University of Utah, Department of Health, Kinesiology, and Recreation, United States; University of Utah, Department of Physical Therapy and Athletic Training, United States.
Auburn University, School of Kinesiology, United States; Auburn University, Center for Neuroscience, United States.
Biol Psychol. 2020 Jan;149:107775. doi: 10.1016/j.biopsycho.2019.107775. Epub 2019 Sep 26.
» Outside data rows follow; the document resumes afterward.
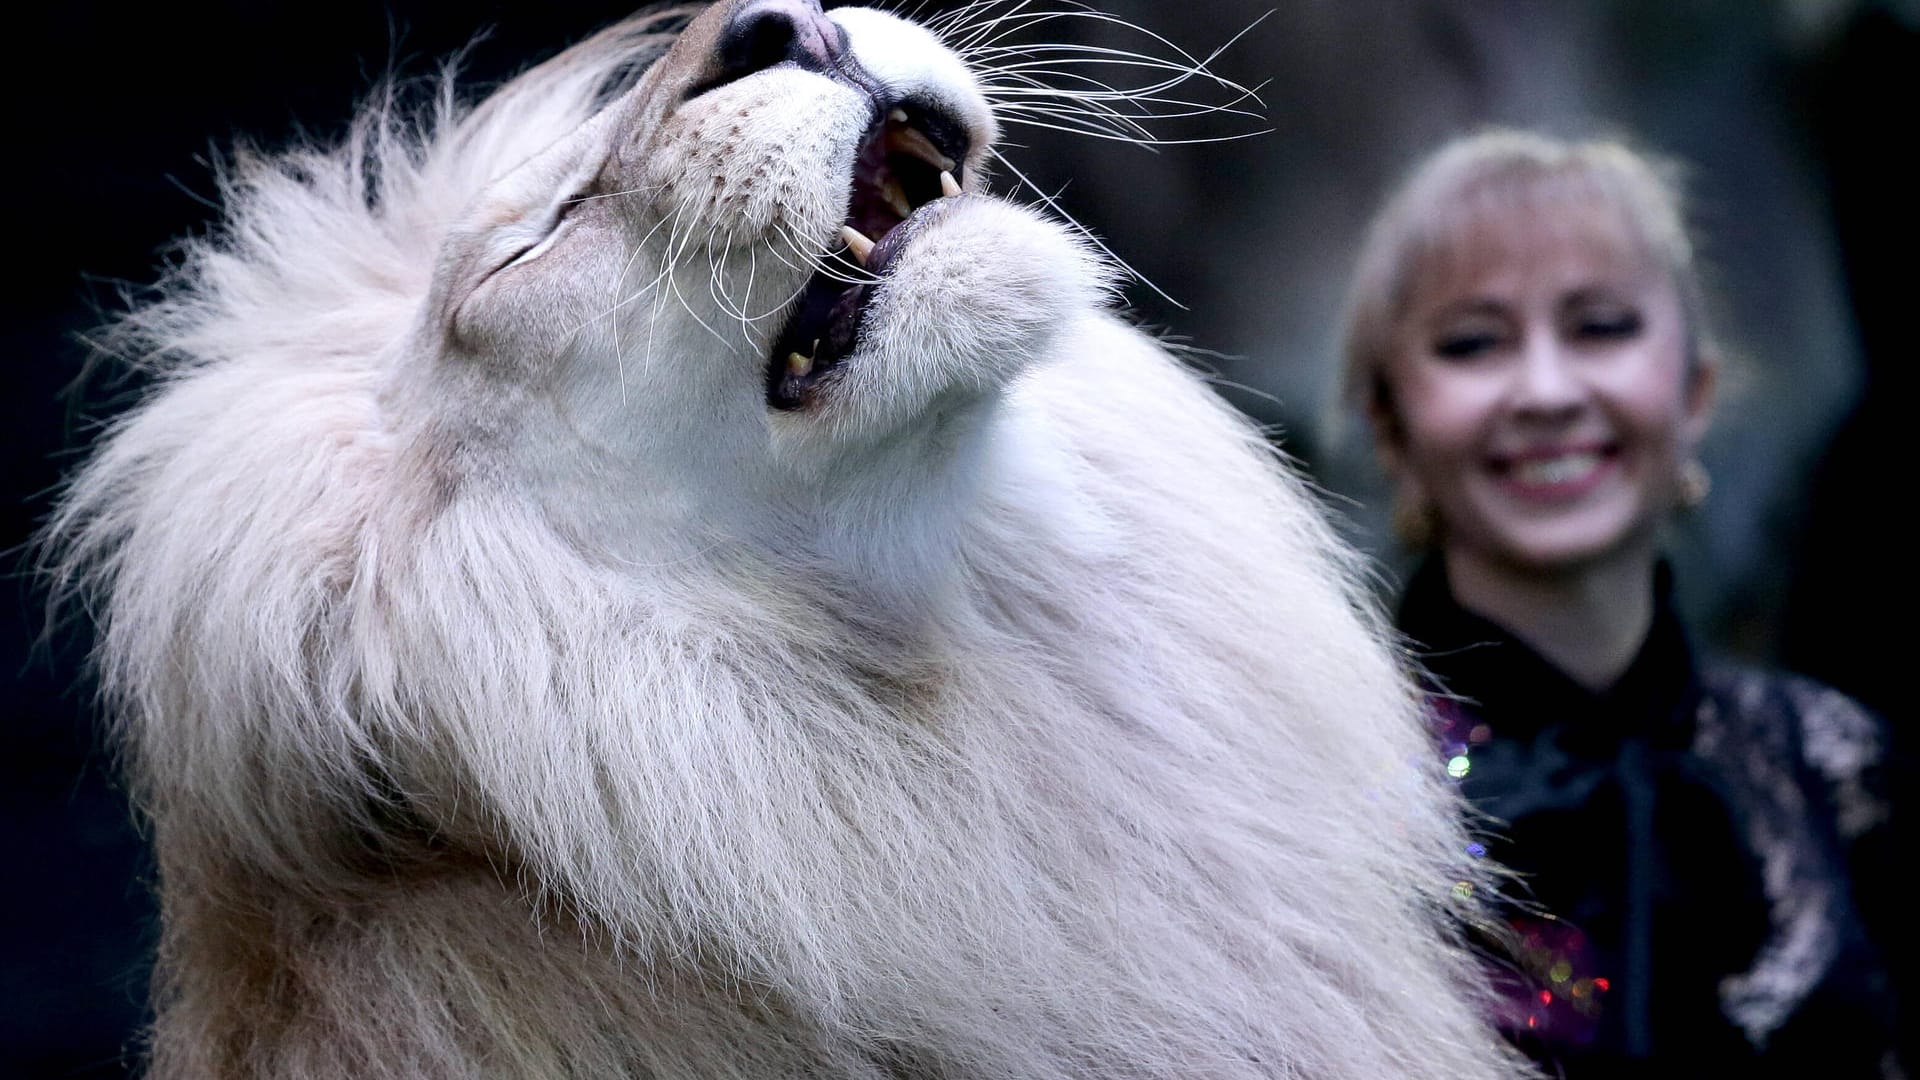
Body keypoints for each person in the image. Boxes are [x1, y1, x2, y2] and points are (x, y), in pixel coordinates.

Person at [1336, 128, 1904, 1075]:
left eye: (1601, 327)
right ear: (1391, 426)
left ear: (1696, 393)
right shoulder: (1320, 801)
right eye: (1474, 343)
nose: (1548, 391)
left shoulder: (1841, 767)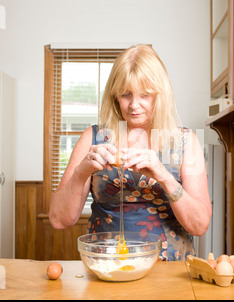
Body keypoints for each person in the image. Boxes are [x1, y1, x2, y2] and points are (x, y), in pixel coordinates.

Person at [49, 44, 212, 261]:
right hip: (106, 267)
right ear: (115, 95)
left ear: (159, 95)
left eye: (144, 95)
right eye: (126, 94)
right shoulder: (93, 137)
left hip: (170, 273)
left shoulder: (186, 142)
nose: (134, 105)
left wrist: (163, 176)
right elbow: (59, 220)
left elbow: (200, 225)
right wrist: (81, 172)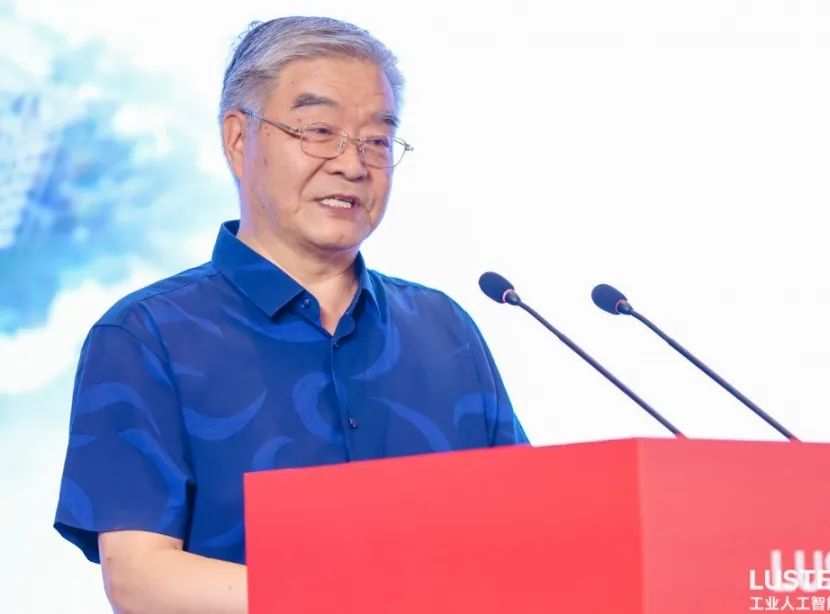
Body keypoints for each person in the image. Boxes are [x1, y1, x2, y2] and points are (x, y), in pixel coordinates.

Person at [54, 16, 527, 613]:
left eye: (377, 141)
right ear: (238, 140)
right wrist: (361, 600)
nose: (353, 165)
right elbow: (140, 579)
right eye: (320, 131)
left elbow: (527, 530)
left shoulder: (444, 329)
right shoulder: (147, 336)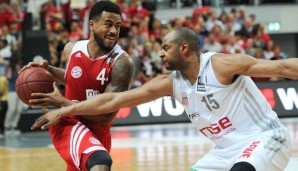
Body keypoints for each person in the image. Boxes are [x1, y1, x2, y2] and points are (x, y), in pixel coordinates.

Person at [31, 27, 298, 171]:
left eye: (165, 47)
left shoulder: (221, 65)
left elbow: (283, 68)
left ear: (184, 48)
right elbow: (112, 102)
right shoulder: (169, 83)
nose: (160, 54)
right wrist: (66, 108)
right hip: (224, 152)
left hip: (263, 138)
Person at [23, 1, 134, 171]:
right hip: (69, 121)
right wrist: (49, 70)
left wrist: (62, 102)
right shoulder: (72, 49)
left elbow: (106, 117)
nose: (114, 31)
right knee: (100, 163)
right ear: (92, 25)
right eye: (108, 24)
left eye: (118, 26)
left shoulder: (122, 63)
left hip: (98, 130)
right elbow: (73, 77)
Reward positivity (RewP) is an EEG component reflecting reward-prediction errors. Using multilevel models, we measured single-trial RewP amplitude from trial-to-trial, while reward and prediction varied during learning. Sixty participants completed a category-learning task in either engaging or sterile conditions with the RewP time-locked to feedback. Sequential analysis of single-trial RewP showed its relationship to current and previous accuracy, and the probability of changing one's response to subsequent stimuli. Simulations show these effects can be explained in detail by the dynamics of participants' expectations according to principles of reinforcement learning. The single-trial RewP findings were consistent with previous literature linking RewP to reward-prediction error under reinforcement-learning theory. In contrast, the aggregate RewP was unrelated to the engagement manipulation or to delayed retention performance. Thus the present results provide a detailed computational account how RewP relates to acute adaptation, but suggest RewP plays little role in long-term learning.
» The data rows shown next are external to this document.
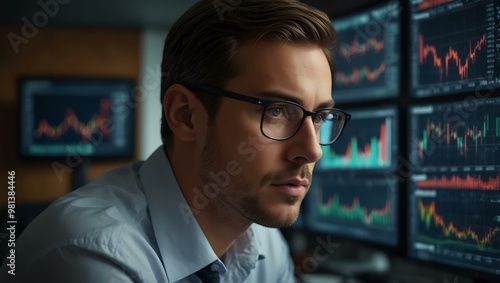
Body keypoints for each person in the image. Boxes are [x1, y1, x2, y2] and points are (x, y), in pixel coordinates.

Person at [1, 0, 350, 282]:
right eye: (277, 111)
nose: (313, 149)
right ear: (184, 115)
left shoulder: (263, 243)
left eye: (319, 117)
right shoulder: (87, 256)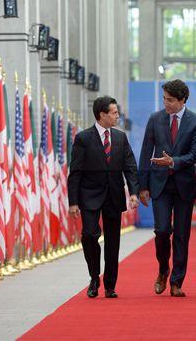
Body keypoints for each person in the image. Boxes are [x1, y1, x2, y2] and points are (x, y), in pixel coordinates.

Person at [138, 79, 196, 297]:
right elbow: (146, 152)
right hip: (159, 185)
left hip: (184, 185)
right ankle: (162, 270)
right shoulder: (155, 119)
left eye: (171, 100)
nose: (166, 103)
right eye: (164, 99)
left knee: (182, 235)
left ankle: (177, 281)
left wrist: (173, 161)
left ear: (182, 100)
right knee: (162, 231)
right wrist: (143, 186)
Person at [68, 96, 139, 298]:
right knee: (90, 235)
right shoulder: (83, 138)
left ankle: (110, 285)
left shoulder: (120, 137)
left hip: (114, 196)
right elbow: (76, 172)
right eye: (114, 113)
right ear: (102, 115)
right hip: (89, 195)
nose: (118, 116)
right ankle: (93, 277)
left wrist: (133, 192)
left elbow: (130, 166)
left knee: (113, 241)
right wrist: (73, 202)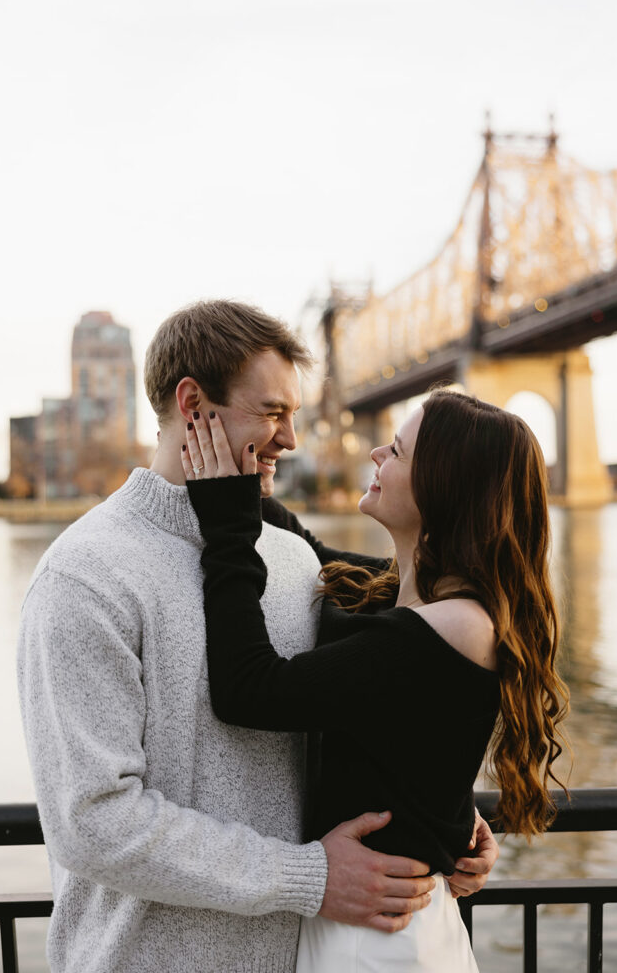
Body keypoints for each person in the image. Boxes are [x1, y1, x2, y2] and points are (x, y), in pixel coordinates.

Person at [18, 301, 498, 973]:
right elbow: (94, 823)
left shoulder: (292, 560)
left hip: (307, 956)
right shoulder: (85, 575)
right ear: (193, 405)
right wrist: (309, 877)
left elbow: (357, 707)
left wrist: (442, 816)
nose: (291, 440)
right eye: (273, 413)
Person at [181, 388, 570, 972]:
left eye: (399, 450)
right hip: (373, 922)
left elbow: (249, 689)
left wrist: (225, 530)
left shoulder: (456, 626)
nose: (375, 453)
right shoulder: (412, 598)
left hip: (378, 943)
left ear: (444, 487)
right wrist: (250, 479)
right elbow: (308, 554)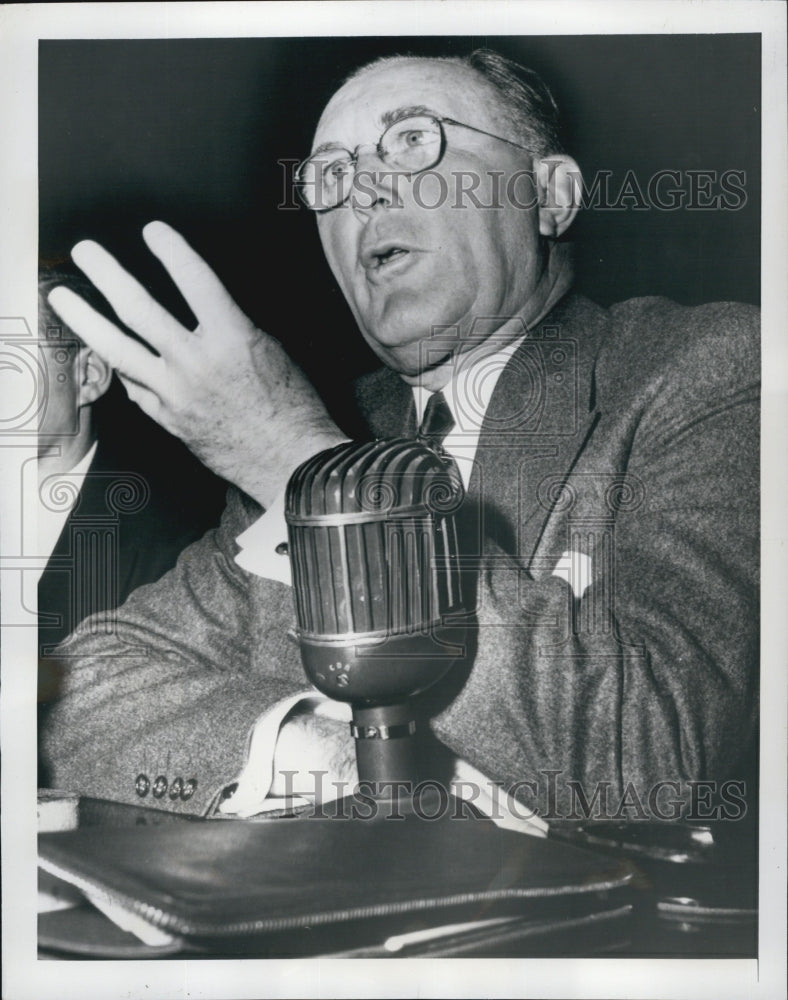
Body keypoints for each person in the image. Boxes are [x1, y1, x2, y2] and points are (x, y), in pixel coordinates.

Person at [40, 50, 758, 821]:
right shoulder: (350, 423)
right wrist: (332, 754)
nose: (364, 190)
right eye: (330, 176)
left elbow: (655, 753)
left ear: (550, 196)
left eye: (413, 141)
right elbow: (79, 689)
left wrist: (303, 466)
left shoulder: (705, 369)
奖励正波(RewP)是反映奖励预测误差的一种 EEG 成分。我们使用多层模型,在学习过程中随着奖励和预测的变化,从一次试验到另一次试验测量单次试验 RewP 幅度。60 名参与者在参与或无菌条件下完成了一项类别学习任务,RewP 与反馈时间锁定。对单次试验 RewP 的序列分析表明,它与当前和以前的准确性以及对后续刺激改变反应的可能性有关。模拟表明,根据强化学习的原则,参与者的期望动态可以详细解释这些影响。单次试验 RewP 的发现与强化学习理论下 RewP 与奖励预测误差相关的先前文献一致。相比之下,总体 RewP 与参与操作或延迟保留表现无关。因此,目前的结果提供了一个详细的计算说明,说明 RewP 如何与急性适应相关,但表明 RewP 在长期学习中作用不大。